Fri Jun 27 13:23:03 UTC 2025

Hi Chris,
your benchmark seems to point out more at a performance difference 
between array vs. memory segment vector load.

The memory segment load has to perform an additional liveness check, but 
I doubt this is your issue here.

This leaves the bound check difference -- the array load uses the int 
version of the Objects.checkIndex, whereas the segment load uses the 
long version of that. Both are intrinsified, so they should work 
correctly, but maybe there's something going on.

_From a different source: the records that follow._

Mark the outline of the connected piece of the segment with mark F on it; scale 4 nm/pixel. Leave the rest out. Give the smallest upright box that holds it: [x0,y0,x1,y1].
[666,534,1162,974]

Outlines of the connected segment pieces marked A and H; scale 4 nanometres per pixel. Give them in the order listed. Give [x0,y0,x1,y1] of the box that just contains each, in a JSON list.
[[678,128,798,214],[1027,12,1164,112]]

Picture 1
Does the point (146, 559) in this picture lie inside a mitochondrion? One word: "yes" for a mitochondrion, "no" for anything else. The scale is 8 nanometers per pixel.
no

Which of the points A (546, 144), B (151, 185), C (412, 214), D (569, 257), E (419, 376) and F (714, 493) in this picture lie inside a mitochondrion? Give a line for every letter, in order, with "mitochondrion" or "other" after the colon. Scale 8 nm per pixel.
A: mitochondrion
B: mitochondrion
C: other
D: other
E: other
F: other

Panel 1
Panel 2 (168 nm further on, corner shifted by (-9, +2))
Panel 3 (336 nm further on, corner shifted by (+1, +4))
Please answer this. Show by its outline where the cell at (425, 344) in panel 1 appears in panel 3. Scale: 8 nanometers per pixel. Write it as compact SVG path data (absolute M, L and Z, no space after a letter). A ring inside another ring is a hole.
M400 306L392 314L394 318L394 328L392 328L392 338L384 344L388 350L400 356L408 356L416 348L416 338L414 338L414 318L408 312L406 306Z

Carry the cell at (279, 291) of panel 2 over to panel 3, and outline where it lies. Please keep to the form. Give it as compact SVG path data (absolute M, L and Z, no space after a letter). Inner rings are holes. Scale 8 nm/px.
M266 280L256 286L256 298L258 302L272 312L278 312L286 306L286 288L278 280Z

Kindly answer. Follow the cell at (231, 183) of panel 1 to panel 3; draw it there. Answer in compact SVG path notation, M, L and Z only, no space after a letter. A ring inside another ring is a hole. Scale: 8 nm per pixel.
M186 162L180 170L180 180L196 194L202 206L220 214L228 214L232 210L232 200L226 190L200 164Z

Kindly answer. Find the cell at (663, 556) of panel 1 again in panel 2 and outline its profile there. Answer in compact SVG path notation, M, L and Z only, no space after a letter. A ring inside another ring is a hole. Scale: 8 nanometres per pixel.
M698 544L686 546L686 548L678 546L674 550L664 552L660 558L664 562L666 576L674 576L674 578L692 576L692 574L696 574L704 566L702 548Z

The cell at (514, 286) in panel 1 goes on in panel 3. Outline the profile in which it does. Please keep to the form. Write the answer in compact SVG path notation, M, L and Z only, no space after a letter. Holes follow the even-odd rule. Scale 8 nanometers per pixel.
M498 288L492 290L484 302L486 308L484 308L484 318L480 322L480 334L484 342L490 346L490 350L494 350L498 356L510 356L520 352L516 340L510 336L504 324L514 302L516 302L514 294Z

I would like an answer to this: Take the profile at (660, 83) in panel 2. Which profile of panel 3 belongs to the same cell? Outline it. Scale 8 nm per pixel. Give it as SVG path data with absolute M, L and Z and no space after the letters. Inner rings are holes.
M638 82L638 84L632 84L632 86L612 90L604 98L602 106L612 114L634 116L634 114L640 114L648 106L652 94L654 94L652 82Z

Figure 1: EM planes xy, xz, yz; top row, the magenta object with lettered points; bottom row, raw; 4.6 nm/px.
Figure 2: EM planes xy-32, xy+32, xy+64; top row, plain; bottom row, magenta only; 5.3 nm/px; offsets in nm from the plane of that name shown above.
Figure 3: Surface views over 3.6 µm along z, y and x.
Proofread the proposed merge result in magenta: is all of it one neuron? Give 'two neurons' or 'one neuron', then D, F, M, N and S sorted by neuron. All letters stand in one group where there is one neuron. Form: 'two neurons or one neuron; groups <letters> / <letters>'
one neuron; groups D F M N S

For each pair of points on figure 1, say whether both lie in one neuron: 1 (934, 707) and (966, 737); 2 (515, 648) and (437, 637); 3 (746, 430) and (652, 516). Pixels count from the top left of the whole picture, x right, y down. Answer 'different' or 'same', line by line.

Have you tried using this:

-Djdk.incubator.vector.VECTOR_ACCESS_OOB_CHECK=0

This should completely disable the bound check from the load operation. 
It would be intersting to know if that eliminates the performance delta.

Maurizio

On 27/06/2025 11:28, Chris Hegarty wrote:
> Hi,
>
> I've been rewriting parts of our codebase which currently uses the 
> Panama Vector API to provide optimised distance comparison functions 
> for vector search algorithms. We previously used float[]'s which 
> necessity a copy from our off-heap storage into the heap, so we simply 
> want to use a MemorySegments to avoid this - since our stored vectors 
> are in a file on-disk and mmapp'ed.
>
> I see that using MemorySegment::byteSize as a loop bound is not as 
> optimised as it could be. The bound is not getting hoisted out of the 
> loop body, where it does when using array length.
>
> I created a minimal jmh benchmark that demonstrates what I see
> (some assumptions are made about unrolling and tail avoidance for 
> simplicity):
> https://github.com/ChrisHegarty/memseg-vector-bench/tree/main
>
> Example output
> Benchmark                               Mode  Cnt   Score   Error Units
> MemorySegmentBench.dotProductArray      avgt   20  61.154 ± 0.266 ns/op
> MemorySegmentBench.dotProductHeapSeg    avgt   20  98.806 ± 3.143 ns/op
> MemorySegmentBench.dotProductNativeSeg  avgt   20  95.282 ± 0.356 ns/op
>
> I would have expected memory segment to perform better than this, but 
> maybe this is just not optimised yet on AArch64 (I've not tried x64 
> yet). OR I'm doing something wrong?
>
> For now, I'm working around this by writing my own native 
> implementation and linking through FFI, but this is quite a bit of 
> effort just to avoid this bug. And my native implementation only gets 
> me back to the array perf.
>
> -Chris.